**ABOUT THIS EXERCISE**: Copy the items below verbatim, starting at the line containing "right elbow: (529, 464, -9)" and ending at the last line of the items, both included.

**SUPPLIED MATERIAL**:

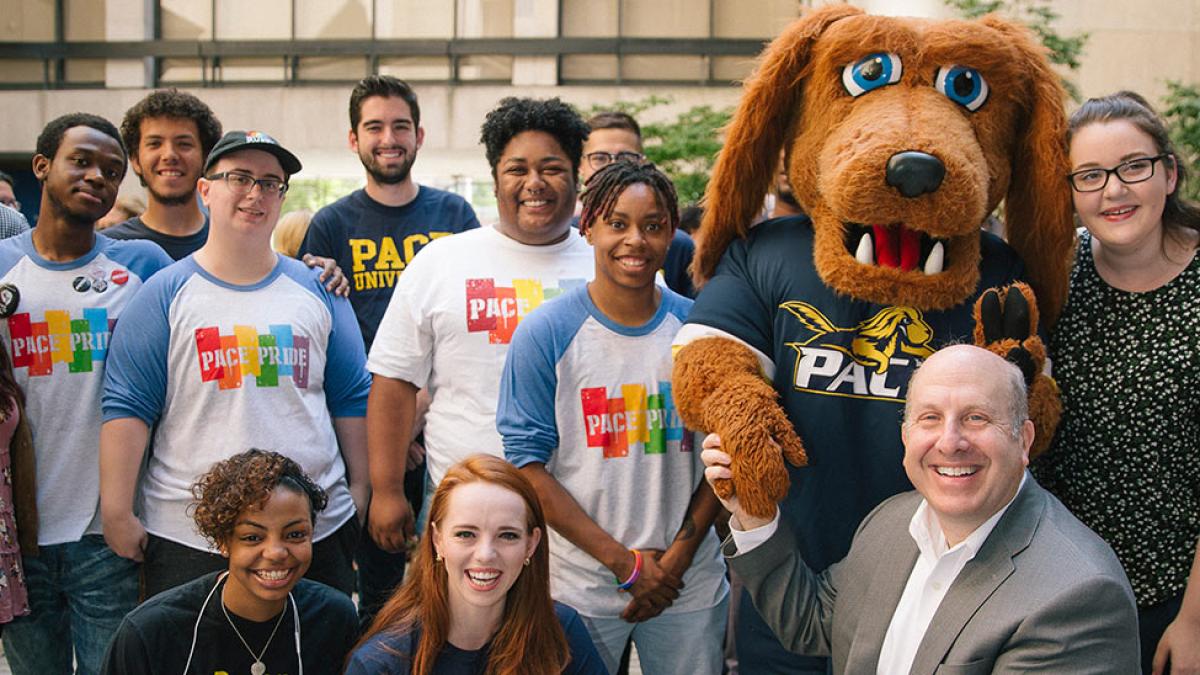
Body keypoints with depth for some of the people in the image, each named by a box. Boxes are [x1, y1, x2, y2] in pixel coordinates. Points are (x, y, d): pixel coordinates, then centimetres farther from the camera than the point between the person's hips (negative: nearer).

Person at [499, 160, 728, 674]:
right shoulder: (544, 334, -7)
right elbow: (529, 464, -9)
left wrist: (679, 555, -8)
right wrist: (625, 562, -13)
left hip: (689, 586, 2)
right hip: (577, 586, -2)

**RESPONSE FOR THIS EXERCISE**:
right elbow: (529, 464, -9)
left wrist: (679, 555, -8)
right wrist: (625, 562, -13)
left hip: (689, 586, 2)
right hip: (577, 586, -2)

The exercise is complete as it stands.